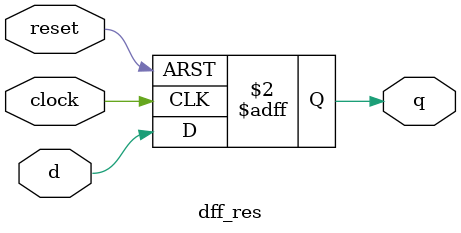
<source format=v>
module dff_res (input d,  
              input reset,  
              input clock,  
              output reg q);  
  
  always @ (posedge clock or posedge reset)  
       if (reset)  
          q <= 1'b0;  
       else  
          q <= d;  
endmodule  

</source>
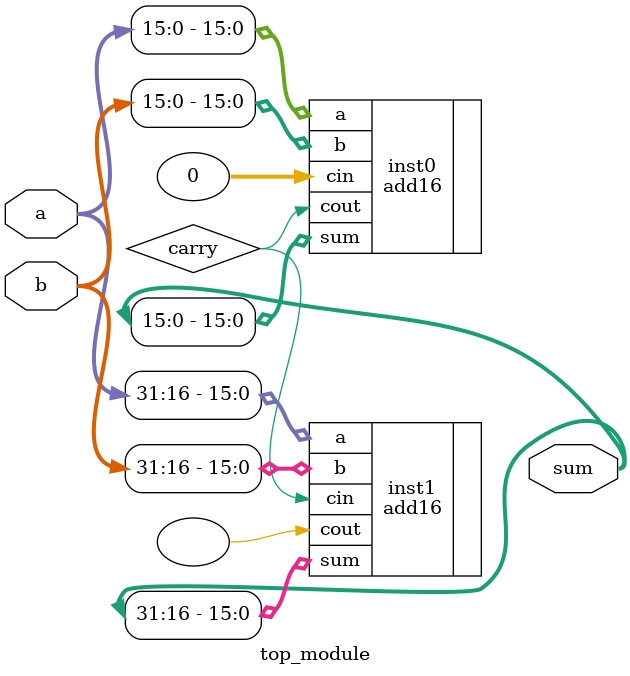
<source format=v>

module top_module(
    input [31:0] a,
    input [31:0] b,
    output [31:0] sum
);
	wire carry;
    
    add16 inst0(.a(a[15:0]), .b(b[15:0]), .cin(0), .cout(carry), .sum(sum[15:0]));
    add16 inst1(.a(a[31:16]), .b(b[31:16]), .cin(carry), .cout(), .sum(sum[31:16]));
    
endmodule


</source>
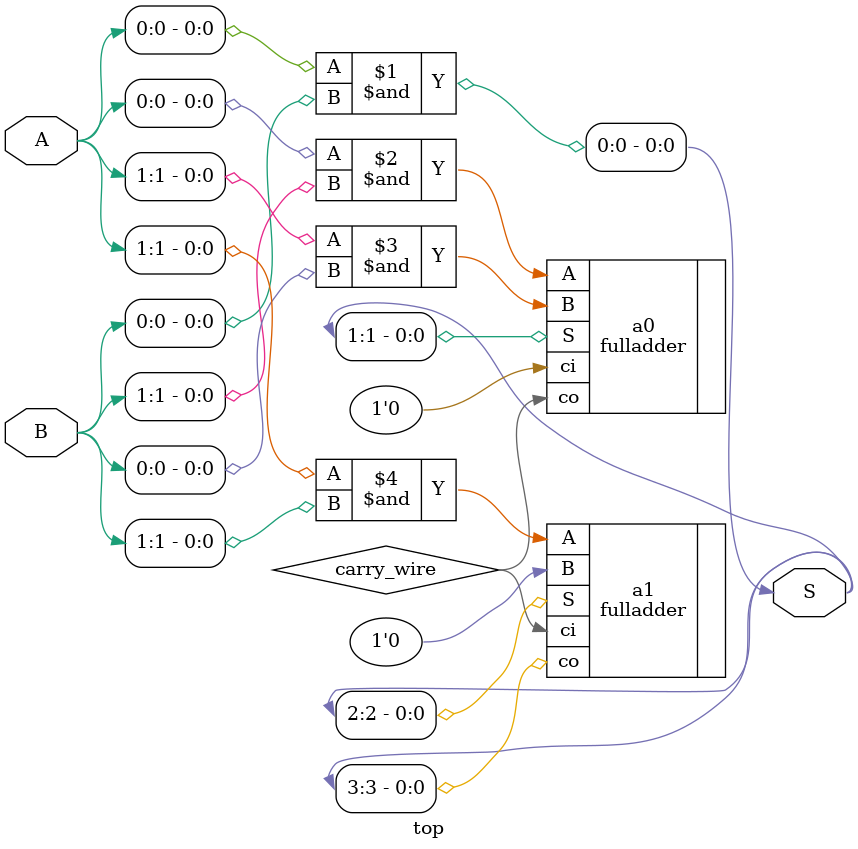
<source format=v>
`timescale 1ns/1ps

/* Descrição de um somador de N bits */
module top 
(
  input [1:0] A,
  input [1:0] B,
  output [3:0] S
);

  wire carry_wire;	
  assign S[0] = A[0]&B[0];
  
  fulladder a0 (.A(A[0]&B[1]),
                .B(A[1]&B[0]),
	        .ci(1'b0),
                .S(S[1]),
 	        .co(carry_wire)
               );

  fulladder a1 (.A(A[1]&B[1]),
                .B(1'b0),
	        .ci(carry_wire),
                .S(S[2]),
 	        .co(S[3])
               );
	
  /*gate and0 (.a(A[0]),
             .b(B[0]),
             .y()
            );

  gate and1 (.a(A[1]),
             .b(B[0]),
             .y()
            ); 

  gate and2 (.a(A[0]),
             .b(B[1]),
             .y()
            );

  gate and3 (.a(A[1]),
             .b(B[1]),
             .y()
            ); 

  adder a0 (.A(A[i]),
             .B(B[i]),
	     .ci(ci_wire[i]),
             .S(S[i]),
 	     .co(ci_wire[i+1])
           );

  adder a0 (.A(A[i]),
             .B(B[i]),
	     .ci(ci_wire[i]),
             .S(S[i]),
 	     .co(ci_wire[i+1])
           );*/

endmodule

</source>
+++
What you need to do: Take every line above where "input" appears and copy it.

Task result:
module dff_res (input d,  
              input reset,  
              input clock,  
    input [31:0] a,
    input [31:0] b,
  input [1:0] A,
  input [1:0] B,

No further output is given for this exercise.